_Задания_:
[1] Ответьте по отрывку о свидетельнице Тюрен на вопросы:
(а) С чем, по словам говорящего, уже покончено?
(б) Чьё показание заняло большую долю внимания слушателей?
(в) Чем, по словам говорящего, интересно это показание?
[2] Продолжите отрывок о свидетельнице Тюрен, начав сразу после его последнего предложения.

_Отрывок_:
+===+

Таким образом, мы покончили с главными действующими лицами и с той обстановкой, при которой они действовали.
Чтобы понять, как быстро эта сцена достигает своей развязки, мне придется сделать отступление в сторону. Нужно напомнить вам, кто были ее свидетели. Большая доля вашего внимания отдана интересному показанию свидетельницы Тюрен. Ее показание действительно интересно тем, что к каждому ее слову можно относиться без всякого доверия. И тем не менее она самая достоверная свидетельница не только самого факта, но вообще того, что тамошняя атмосфера вырабатывала из людей посторонних.

+===+

Сохранённые записи данных

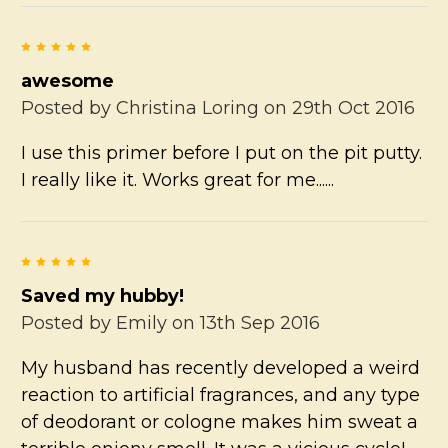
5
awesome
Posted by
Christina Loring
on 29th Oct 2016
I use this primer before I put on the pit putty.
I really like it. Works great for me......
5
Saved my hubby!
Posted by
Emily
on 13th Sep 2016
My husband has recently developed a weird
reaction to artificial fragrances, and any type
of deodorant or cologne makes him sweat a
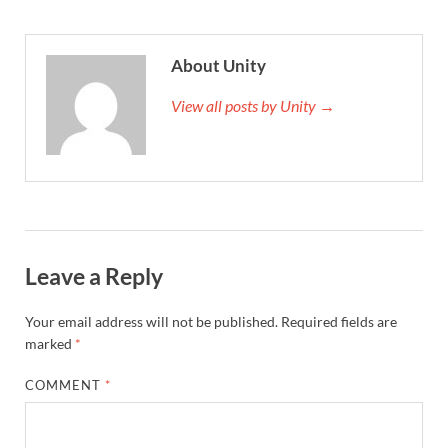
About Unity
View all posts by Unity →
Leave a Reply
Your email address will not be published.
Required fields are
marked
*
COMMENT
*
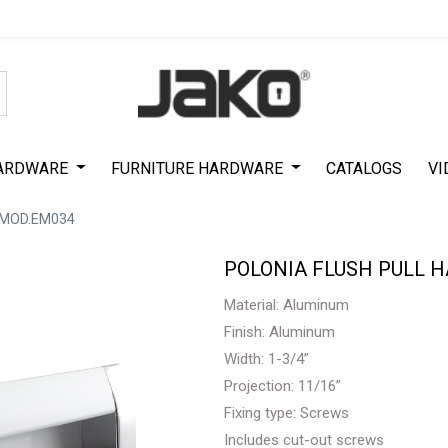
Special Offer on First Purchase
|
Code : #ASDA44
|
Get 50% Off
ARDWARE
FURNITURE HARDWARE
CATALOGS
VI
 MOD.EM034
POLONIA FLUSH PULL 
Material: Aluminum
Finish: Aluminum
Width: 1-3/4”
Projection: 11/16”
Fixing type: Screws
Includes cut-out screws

+===+

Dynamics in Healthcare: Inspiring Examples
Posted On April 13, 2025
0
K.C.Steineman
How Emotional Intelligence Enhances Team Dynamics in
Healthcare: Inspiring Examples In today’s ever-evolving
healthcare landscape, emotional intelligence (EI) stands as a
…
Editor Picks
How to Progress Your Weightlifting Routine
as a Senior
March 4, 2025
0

+===+

_Ответы_:
[1]
(а) С главными действующими лицами и с той обстановкой, при которой они действовали.
(б) Показание свидетельницы Тюрен.
(в) Тем, что к каждому её слову можно относиться без всякого доверия.

[2]
В своем рассказе г-жа Тюрен представила целую повесть о том, что совершалось в этом доме. Правда, ей все казалось в мрачных красках, но некоторые явления она объясняла очень удачно. Г-же Тюрен все мерещились поджоги, убийства, отравления и т. п. Может быть, это особенность ее болезни, может быть, русские нервы не похожи на нервы людей тех стран, где, благодаря тесноте населения, преступления очень часто совершаются и принимают иногда такие тонкие формы, до каких наша широкая русская натура еще не доросла. Во всяком случае она все видела в темных красках, в таких красках, для названия которых нет даже слов в том языке, на котором она с нами говорила. Вероятно, она всю свою повесть охотнее сообщила бы там, где ей пришлось бы говорить на своем природном языке, без всякой подделки.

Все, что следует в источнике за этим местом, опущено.